First problem I've noticed is rejection of the license by SPI during first startup:

[10581]12:37:24,777 ERROR [localhost-startStop-1][LicenseManager:?] Corrupt license file. Removing license file {productEntryName=Portal Development, startDate=1410904800000, expirationDate=1413496800000, description=30-Day Trial License, maxHttpSessions=10, owner=XXXXXX, licenseEntryName=Portal Developer, productVersion=6.2 EE, type=developer, accountEntryName=Liferay Trial, version=4}
[10581]12:37:24,778 ERROR [localhost-startStop-1][LicenseManager:?] No binary licenses found

Then it throws a lot exceptions starting with:

[10581]12:41:19,181 WARN [localhost-startStop-1][SpriteProcessorImpl:200] Unable to process jndi:/localhost/html/themes/classic/images/ratings/star_off.png
[10581]12:41:24,481 WARN [localhost-startStop-1][SpriteProcessorImpl:200] Unable to process jndi:/localhost/html/themes/control_panel/images/ratings/star_off.png
wrz 22, 2014 12:41:47 PM org.apache.catalina.core.ApplicationDispatcher invoke
SEVERE: Servlet.service() for servlet jsp threw exception
java.lang.IllegalStateException: Page needs a session and none is available
at org.apache.jasper.runtime.PageContextImpl._initialize(PageContextImpl.java:148)
at org.apache.jasper.runtime.PageContextImpl.initialize(PageContextImpl.java:125)
at org.apache.jasper.runtime.JspFactoryImpl.internalGetPageContext(JspFactoryImpl.java:112)
at org.apache.jasper.runtime.JspFactoryImpl.getPageContext(JspFactoryImpl.java:65)
at com.liferay.portal.kernel.servlet.JspFactoryWrapper.getPageContext(JspFactoryWrapper.java:63)
at org.apache.jsp.html.portlet.login.navigation.create_005faccount_jsp._jspService(create_005faccount_jsp.java:420)

Then it gets even more bizarre. When I try to go to the test page created earlier (http://localhost:8080/web/guest/test) I'm redirected to http://localhost:8080/c/portal/license which shows that I have valid 30-day trial license. I can't get to the test page in any way. The page was created before installation of Portlet Sandbox. It contains only "calendar" portlet which I selected to be running on SPI. My suspicion is that SPI thinks there is no license and redirects me to license info page.

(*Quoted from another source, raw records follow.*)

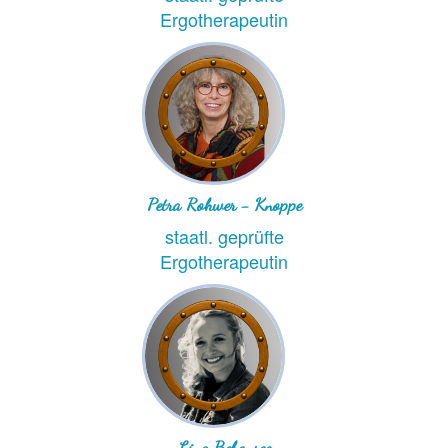
Ergotherapeutin
Petra Rohwer - Knoppe
staatl. geprüfte
Ergotherapeutin
Lina Bebensee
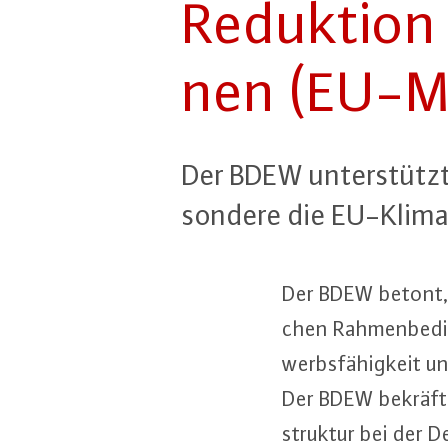
Reduktion a
nen (EU-Me­
Der BDEW un­ter­stützt 
son­de­re die EU-Kli­ma­
Der BDEW betont, d
chen Rah­men­be­din
werbs­fä­hig­keit un
Der BDEW be­kräf­ti
struk­tur bei der D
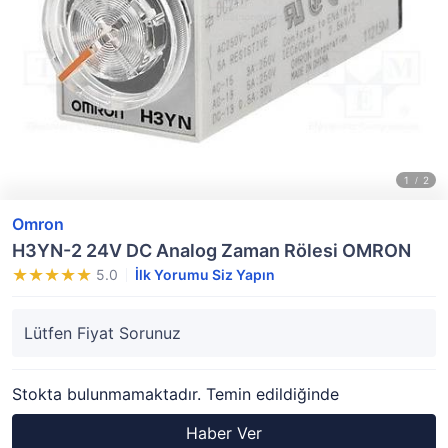
Omron
H3YN-2 24V DC Analog Zaman Rölesi OMRON
5.0
İlk Yorumu Siz Yapın
Lütfen Fiyat Sorunuz
Stokta bulunmamaktadır. Temin edildiğinde
Haber Ver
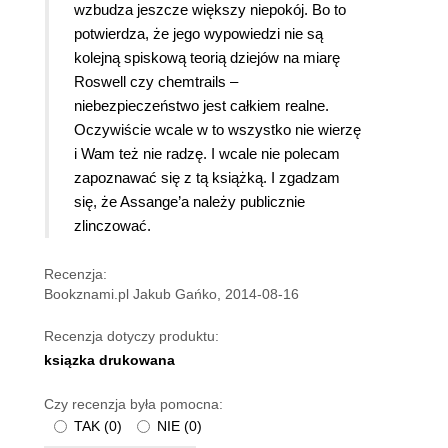
wzbudza jeszcze większy niepokój. Bo to
potwierdza, że jego wypowiedzi nie są
kolejną spiskową teorią dziejów na miarę
Roswell czy chemtrails –
niebezpieczeństwo jest całkiem realne.
Oczywiście wcale w to wszystko nie wierzę
i Wam też nie radzę. I wcale nie polecam
zapoznawać się z tą książką. I zgadzam
się, że Assange’a należy publicznie
zlinczować.
Recenzja:
Bookznami.pl Jakub Gańko, 2014-08-16
Recenzja dotyczy produktu:
ksiązka drukowana
Czy recenzja była pomocna:
TAK
(
0
)
NIE
(
0
)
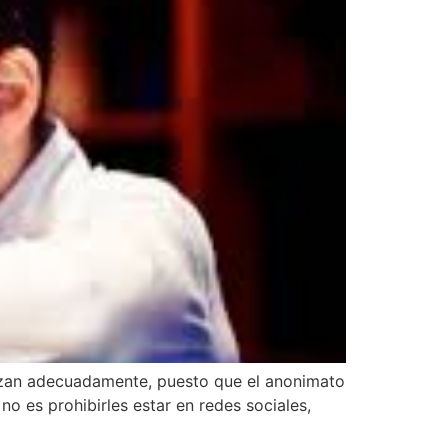
ilizan adecuadamente, puesto que el anonimato
no es prohibirles estar en redes sociales,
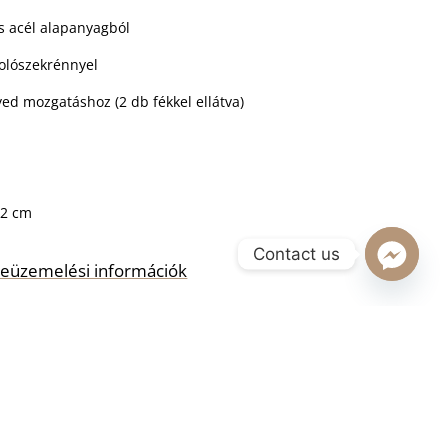
 acél alapanyagból
rolószekrénnyel
ed mozgatáshoz (2 db fékkel ellátva)
,2 cm
Contact us
s beüzemelési információk
RBA TESZEM
ll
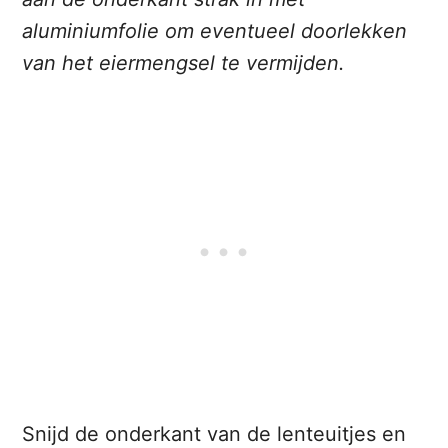
aluminiumfolie om eventueel doorlekken
van het eiermengsel te vermijden.
Snijd de onderkant van de lenteuitjes en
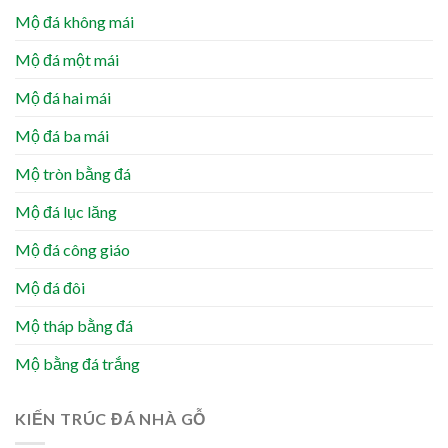
Mộ đá không mái
Mộ đá một mái
Mộ đá hai mái
Mộ đá ba mái
Mộ tròn bằng đá
Mộ đá lục lăng
Mộ đá công giáo
Mộ đá đôi
Mộ tháp bằng đá
Mộ bằng đá trắng
KIẾN TRÚC ĐÁ NHÀ GỖ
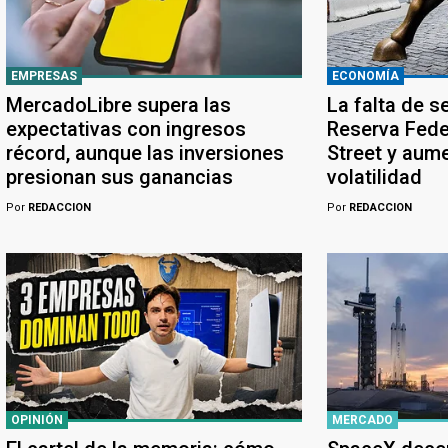
EMPRESAS
ECONOMÍA
MercadoLibre supera las
La falta de s
expectativas con ingresos
Reserva Feder
récord, aunque las inversiones
Street y aume
presionan sus ganancias
volatilidad
Por
REDACCION
Por
REDACCION
OPINIÓN
MERCADO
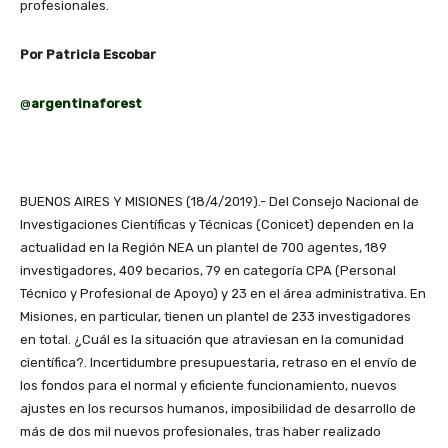
profesionales.
Por Patricia Escobar
@
argentinaforest
BUENOS AIRES Y MISIONES (18/4/2019).- Del Consejo Nacional de
Investigaciones Científicas y Técnicas (Conicet) dependen en la
actualidad en la Región NEA un plantel de 700 agentes, 189
investigadores, 409 becarios, 79 en categoría CPA (Personal
Técnico y Profesional de Apoyo) y 23 en el área administrativa. En
Misiones, en particular, tienen un plantel de 233 investigadores
en total. ¿Cuál es la situación que atraviesan en la comunidad
científica?. Incertidumbre presupuestaria, retraso en el envío de
los fondos para el normal y eficiente funcionamiento, nuevos
ajustes en los recursos humanos, imposibilidad de desarrollo de
más de dos mil nuevos profesionales, tras haber realizado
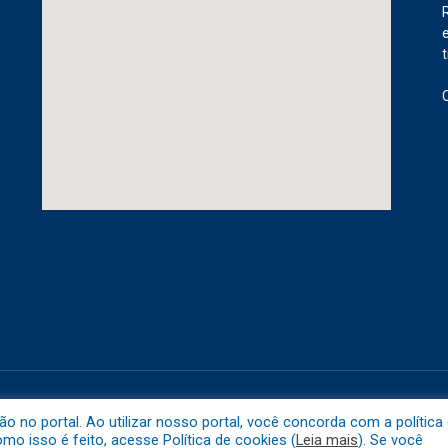
etuba.
Mapa do 
no portal. Ao utilizar nosso portal, você concorda com a política
o isso é feito, acesse Política de cookies (
Leia mais
). Se você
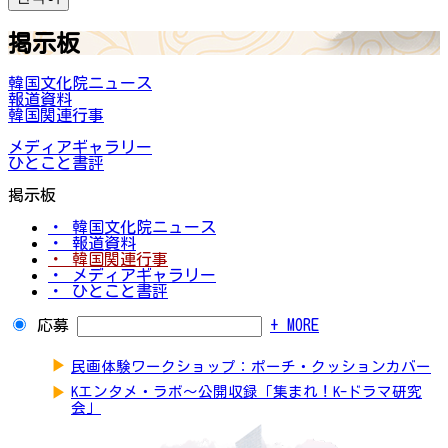
掲示板
韓国文化院ニュース
報道資料
韓国関連行事
メディアギャラリー
ひとこと書評
掲示板
・ 韓国文化院ニュース
・ 報道資料
・ 韓国関連行事
・ メディアギャラリー
・ ひとこと書評
応募
+ MORE
▶
民画体験ワークショップ：ポーチ・クッションカバー
▶
Kエンタメ・ラボ～公開収録「集まれ！K-ドラマ研究
会」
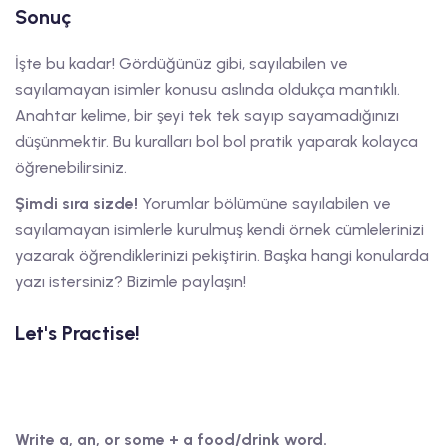
Sonuç
İşte bu kadar! Gördüğünüz gibi, sayılabilen ve
sayılamayan isimler konusu aslında oldukça mantıklı.
Anahtar kelime, bir şeyi tek tek sayıp sayamadığınızı
düşünmektir. Bu kuralları bol bol pratik yaparak kolayca
öğrenebilirsiniz.
Şimdi sıra sizde!
Yorumlar bölümüne sayılabilen ve
sayılamayan isimlerle kurulmuş kendi örnek cümlelerinizi
yazarak öğrendiklerinizi pekiştirin. Başka hangi konularda
yazı istersiniz? Bizimle paylaşın!
Let's Practise!
Write a, an, or some + a food/drink word.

But MPI has valid license.

When I stop SPI the page is accessible.

On the next start of SPI it logs no license:

[10581]13:15:07,283 ERROR [localhost-startStop-1][LicenseManager:?] No binary licenses found

And the test page is inaccessible.

Can you help me with this?

Regards
Michał
Looks very interesting. However, I'm having an issue after configuring the SPI, during the startup.

Caused by: java.rmi.ConnectException: Connection refused to host: 10.14.151.177; nested exception is:
...
com.liferay.portal.kernel.resiliency.spi.remote.RemoteSPIProxy.init(RemoteSPIProxy.java:121)
at com.liferay.portal.resiliency.spi.service.impl.SPIDefinitionLocalServiceImpl.startSPI(SPIDefinitionLocalServiceImpl.java:238)
... 38 more

It tries to connect using my first IP adresse (10.14.151.177) rather than localhost or 127.0.0.1. Is there a way to configure this?